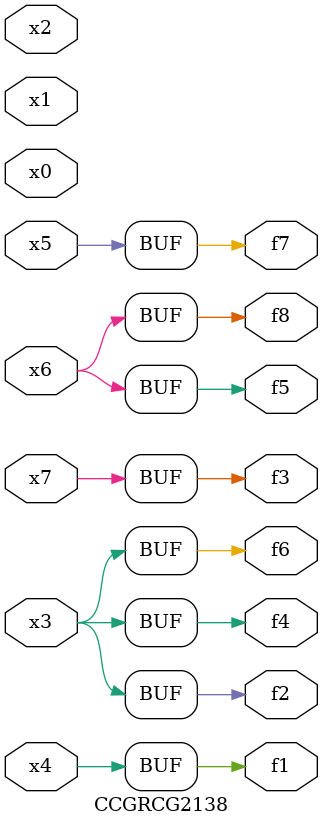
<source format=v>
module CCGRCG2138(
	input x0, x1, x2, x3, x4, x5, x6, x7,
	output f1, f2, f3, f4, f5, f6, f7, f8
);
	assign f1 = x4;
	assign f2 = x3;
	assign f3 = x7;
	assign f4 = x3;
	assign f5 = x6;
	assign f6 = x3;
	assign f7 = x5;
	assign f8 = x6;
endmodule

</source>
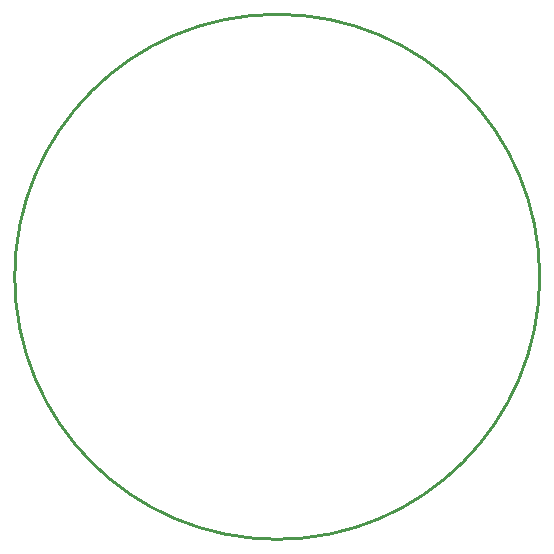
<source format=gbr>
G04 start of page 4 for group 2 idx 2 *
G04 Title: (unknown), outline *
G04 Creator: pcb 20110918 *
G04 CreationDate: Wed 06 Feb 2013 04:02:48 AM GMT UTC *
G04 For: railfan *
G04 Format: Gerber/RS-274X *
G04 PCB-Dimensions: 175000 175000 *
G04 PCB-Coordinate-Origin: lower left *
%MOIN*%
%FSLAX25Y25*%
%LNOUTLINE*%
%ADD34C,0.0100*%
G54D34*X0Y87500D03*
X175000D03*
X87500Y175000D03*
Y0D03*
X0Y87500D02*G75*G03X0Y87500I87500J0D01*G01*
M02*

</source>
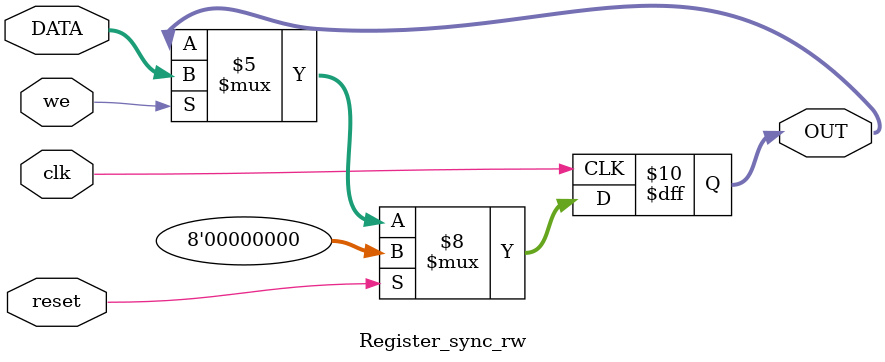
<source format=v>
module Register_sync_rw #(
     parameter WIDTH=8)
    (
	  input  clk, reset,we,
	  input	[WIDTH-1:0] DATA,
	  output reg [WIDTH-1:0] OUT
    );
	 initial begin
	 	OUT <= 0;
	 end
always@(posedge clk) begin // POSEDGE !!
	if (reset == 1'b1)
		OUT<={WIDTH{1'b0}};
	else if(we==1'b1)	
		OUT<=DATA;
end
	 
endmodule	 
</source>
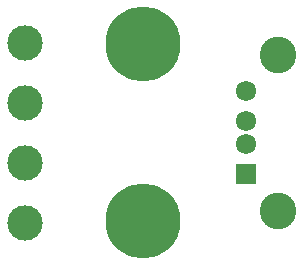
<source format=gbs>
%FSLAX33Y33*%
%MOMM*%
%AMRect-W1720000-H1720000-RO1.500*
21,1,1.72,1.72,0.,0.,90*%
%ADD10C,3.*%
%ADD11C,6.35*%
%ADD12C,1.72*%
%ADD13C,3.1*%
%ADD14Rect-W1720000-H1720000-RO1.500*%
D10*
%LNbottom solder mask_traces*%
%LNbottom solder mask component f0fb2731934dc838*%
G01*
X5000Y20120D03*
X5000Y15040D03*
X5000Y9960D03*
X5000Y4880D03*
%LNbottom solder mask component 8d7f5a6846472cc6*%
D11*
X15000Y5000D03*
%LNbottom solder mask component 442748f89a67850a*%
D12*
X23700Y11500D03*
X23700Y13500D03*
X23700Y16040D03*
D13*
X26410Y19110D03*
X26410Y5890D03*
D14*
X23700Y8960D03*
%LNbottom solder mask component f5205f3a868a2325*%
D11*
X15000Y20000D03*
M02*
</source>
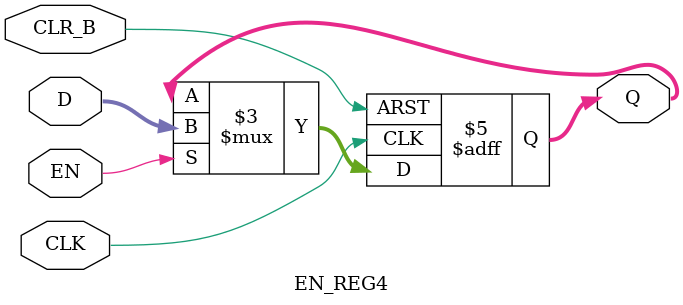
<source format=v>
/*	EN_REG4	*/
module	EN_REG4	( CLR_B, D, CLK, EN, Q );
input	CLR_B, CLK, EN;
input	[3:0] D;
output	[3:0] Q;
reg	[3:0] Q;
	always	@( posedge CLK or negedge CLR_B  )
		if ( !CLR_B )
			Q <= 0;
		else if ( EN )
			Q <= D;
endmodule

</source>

* * * * *

Which lines in the records above contain the string "LNbottom"? Copy each one.

%LNbottom solder mask_traces*%
%LNbottom solder mask component f0fb2731934dc838*%
%LNbottom solder mask component 8d7f5a6846472cc6*%
%LNbottom solder mask component 442748f89a67850a*%
%LNbottom solder mask component f5205f3a868a2325*%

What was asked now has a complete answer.